| Work request |
Look through the data below. Show each line where the string "lines" occurs.

(Data excerpts)
....................

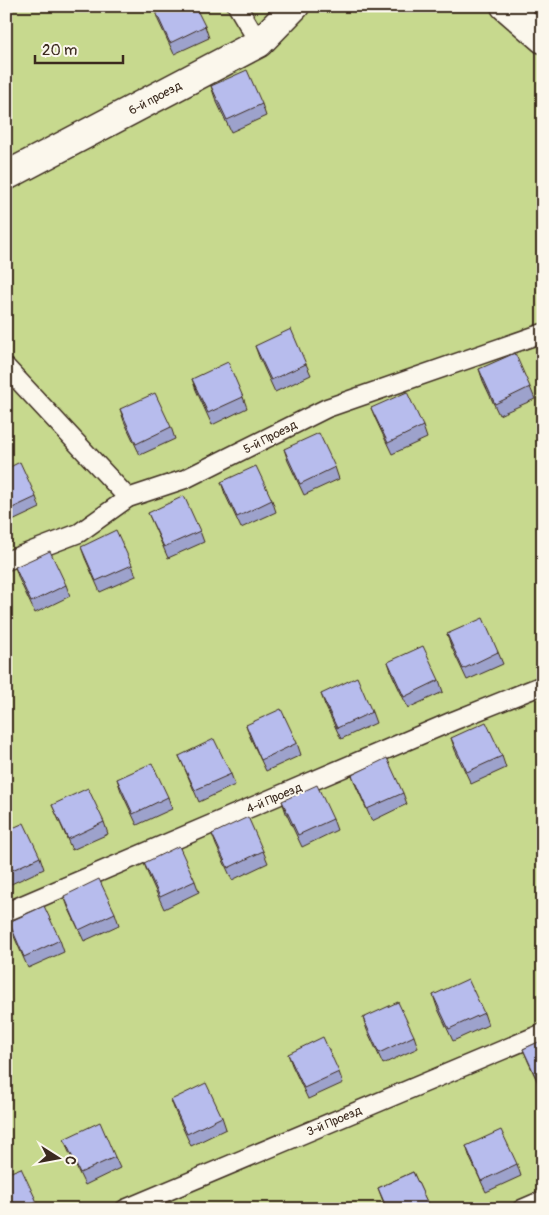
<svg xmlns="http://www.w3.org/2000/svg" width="549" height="1215" font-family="Pangolin,sans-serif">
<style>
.green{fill:#c7d98e;stroke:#818256}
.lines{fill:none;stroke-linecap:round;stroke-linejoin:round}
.service-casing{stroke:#3b2a1e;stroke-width:21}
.minor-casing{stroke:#3b2a1e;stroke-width:31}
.service{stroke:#fbf7ec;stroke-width:18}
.minor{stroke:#fbf7ec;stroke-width:28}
.wall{fill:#9da2cc;stroke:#3b2a1e}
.building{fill:#b7bced;stroke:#3b2a1e}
.labels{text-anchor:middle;stroke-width:4;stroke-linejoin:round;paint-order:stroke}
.street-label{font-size:12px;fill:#3b2a1e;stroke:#fbf7ec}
</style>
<rect width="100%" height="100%" fill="#fbf7ec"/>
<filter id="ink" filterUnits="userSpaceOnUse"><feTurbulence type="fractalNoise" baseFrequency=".02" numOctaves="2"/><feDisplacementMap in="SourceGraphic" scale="10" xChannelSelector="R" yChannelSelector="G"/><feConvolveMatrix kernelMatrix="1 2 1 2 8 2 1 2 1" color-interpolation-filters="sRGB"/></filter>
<g filter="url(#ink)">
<!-- green -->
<path class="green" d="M6,6H498L543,48V1209H6Z"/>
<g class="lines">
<defs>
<g id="service">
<path d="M237,6L259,43"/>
<path d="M6,367L128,498"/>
<path d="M6,561L79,533L128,498L185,479L327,408L543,333"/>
<path d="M6,912L453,721L543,685"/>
<path d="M125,1209L543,1033"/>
<path d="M522,1209L543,1200"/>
</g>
<g id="minor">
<path d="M505,6L543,39"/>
<path d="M6,176L259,43L295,6"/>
</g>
</defs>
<!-- service casing -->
<use href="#service" class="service-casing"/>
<!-- minor casing -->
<use href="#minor" class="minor-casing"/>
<!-- service -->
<use href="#service" class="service"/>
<!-- minor -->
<use href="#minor" class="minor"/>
</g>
<!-- wall -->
<g class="wall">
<path d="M154,8L205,26L209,38L174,54L158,20Z"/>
<path d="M211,86L262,104L266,116L231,132L215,98Z"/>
<path d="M255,346L306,364L311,375L275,392L259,357Z"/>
<path d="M479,369L530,387L535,399L499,415L483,381Z"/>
<path d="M192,379L243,397L247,408L212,425L196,390Z"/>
<path d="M371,408L423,426L427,438L392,454L376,420Z"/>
<path d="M120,409L171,427L175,439L140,455L124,421Z"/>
<path d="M284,449L335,467L339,479L304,495L288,461Z"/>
<path d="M6,469L36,497L40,508L6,524Z"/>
<path d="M221,482L272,500L276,512L241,528L225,494Z"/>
<path d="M148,513L200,531L204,542L168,558L153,524Z"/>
<path d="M81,547L132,565L136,576L100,592L85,558Z"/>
<path d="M15,567L66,585L70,596L35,613L19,579Z"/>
<path d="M447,634L498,652L503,664L467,680L451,646Z"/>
<path d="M388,662L439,680L443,692L408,708L392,674Z"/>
<path d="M321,694L372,712L376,723L341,739L325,705Z"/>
<path d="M246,725L297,743L301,755L266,771L250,737Z"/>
<path d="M451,738L502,756L506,768L471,784L455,750Z"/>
<path d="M179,756L231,774L235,785L199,802L184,767Z"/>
<path d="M352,775L403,793L407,804L372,821L356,786Z"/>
<path d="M117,779L168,797L172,809L137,825L121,791Z"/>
<path d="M282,801L333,819L337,830L302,847L286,813Z"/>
<path d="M52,805L104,822L108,834L72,850L57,816Z"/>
<path d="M6,831L40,857L44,869L9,885L6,880Z"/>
<path d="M212,834L263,851L268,863L232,880L216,845Z"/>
<path d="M144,863L195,881L199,892L164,909L148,874Z"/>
<path d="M64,896L115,913L119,925L84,941L68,907Z"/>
<path d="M9,922L60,940L64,952L28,968L13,934Z"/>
<path d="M433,995L484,1013L488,1025L453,1041L437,1007Z"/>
<path d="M363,1018L414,1036L418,1048L383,1064L367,1030Z"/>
<path d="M543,1040V1094L528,1061L523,1049Z"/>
<path d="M288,1054L339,1072L343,1083L308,1099L292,1065Z"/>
<path d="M171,1100L222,1117L226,1129L191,1146L175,1111Z"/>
<path d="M64,1139L115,1157L120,1168L85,1185L68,1150Z"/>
<path d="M466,1146L517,1164L521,1176L486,1192L470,1158Z"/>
<path d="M413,1172L430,1209H386L378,1188Z"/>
<path d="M37,1202L39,1209H6Z"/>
</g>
<!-- building -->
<g class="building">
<path d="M159,6H195L205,26L170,43L154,8Z"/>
<path d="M247,70L262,104L227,120L211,86Z"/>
<path d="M291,329L306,364L271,380L255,346Z"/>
<path d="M515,353L530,387L495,404L479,369Z"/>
<path d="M228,362L243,397L208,413L192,379Z"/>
<path d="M407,392L423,426L388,443L371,408Z"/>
<path d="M155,393L171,427L136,444L120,409Z"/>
<path d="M319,433L335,467L300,484L284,449Z"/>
<path d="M20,462L36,497L6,511V469Z"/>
<path d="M256,466L272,500L237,517L221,482Z"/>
<path d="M184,496L200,531L164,547L148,513Z"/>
<path d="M116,530L132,565L96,581L81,547Z"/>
<path d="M50,551L66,585L31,602L15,567Z"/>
<path d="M543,585V592L540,587Z"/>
<path d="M483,618L498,652L463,669L447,634Z"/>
<path d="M423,646L439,680L404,697L388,662Z"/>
<path d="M357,677L372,712L337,728L321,694Z"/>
<path d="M281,709L297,743L261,760L246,725Z"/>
<path d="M486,722L502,756L467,772L451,738Z"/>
<path d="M214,739L231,774L195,790L179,756Z"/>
<path d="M387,758L403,793L367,809L352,775Z"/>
<path d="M152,763L168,797L133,814L117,779Z"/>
<path d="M317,785L333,819L298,835L282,801Z"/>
<path d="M88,788L104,822L68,839L52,805Z"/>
<path d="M248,817L263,851L228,868L212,834Z"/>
<path d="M24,823L40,857L6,873V831Z"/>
<path d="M179,846L195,881L160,897L144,863Z"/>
<path d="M99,879L115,913L79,930L64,896Z"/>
<path d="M44,906L60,940L24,957L9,922Z"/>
<path d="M468,979L484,1013L449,1029L433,995Z"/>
<path d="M398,1002L414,1036L379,1053L363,1018Z"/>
<path d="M323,1037L339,1072L304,1088L288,1054Z"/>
<path d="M543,1040V1082L539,1084L523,1049Z"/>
<path d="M206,1083L222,1117L187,1134L171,1100Z"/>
<path d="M100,1122L115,1157L80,1173L64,1139Z"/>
<path d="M501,1130L517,1164L481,1181L466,1146Z"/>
<path d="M21,1168L37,1202L23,1209H6V1174Z"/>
<path d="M413,1172L429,1206L423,1209H387L378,1188Z"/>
</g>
</g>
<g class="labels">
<!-- street labels -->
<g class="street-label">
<text transform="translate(155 98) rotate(-28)" y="4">6-й проезд</text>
<text transform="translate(270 437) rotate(-27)" y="4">5-й Проезд</text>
<text transform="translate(274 798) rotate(-23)" y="4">4-й Проезд</text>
<text transform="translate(334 1121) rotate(-23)" y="4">3-й Проезд</text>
</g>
</g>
<!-- margin -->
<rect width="549" height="1215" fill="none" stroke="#fbf7ec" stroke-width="25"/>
<rect x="12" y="12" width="524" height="1190" fill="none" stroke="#3b2a1e" stroke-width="2" filter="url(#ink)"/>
<!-- north arrow -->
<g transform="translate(58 1158) rotate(101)" stroke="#fbf7ec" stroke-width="4" paint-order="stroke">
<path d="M0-4L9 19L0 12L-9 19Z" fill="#3b2a1e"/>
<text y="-8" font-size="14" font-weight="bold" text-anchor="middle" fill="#3b2a1e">С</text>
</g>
<!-- scale -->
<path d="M35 55v8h88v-8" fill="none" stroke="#3b2a1e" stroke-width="2.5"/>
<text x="42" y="55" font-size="15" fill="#3b2a1e" stroke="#fbf7ec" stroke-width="4" paint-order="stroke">20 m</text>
</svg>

....................

| Your response |
.lines{fill:none;stroke-linecap:round;stroke-linejoin:round}
<g class="lines">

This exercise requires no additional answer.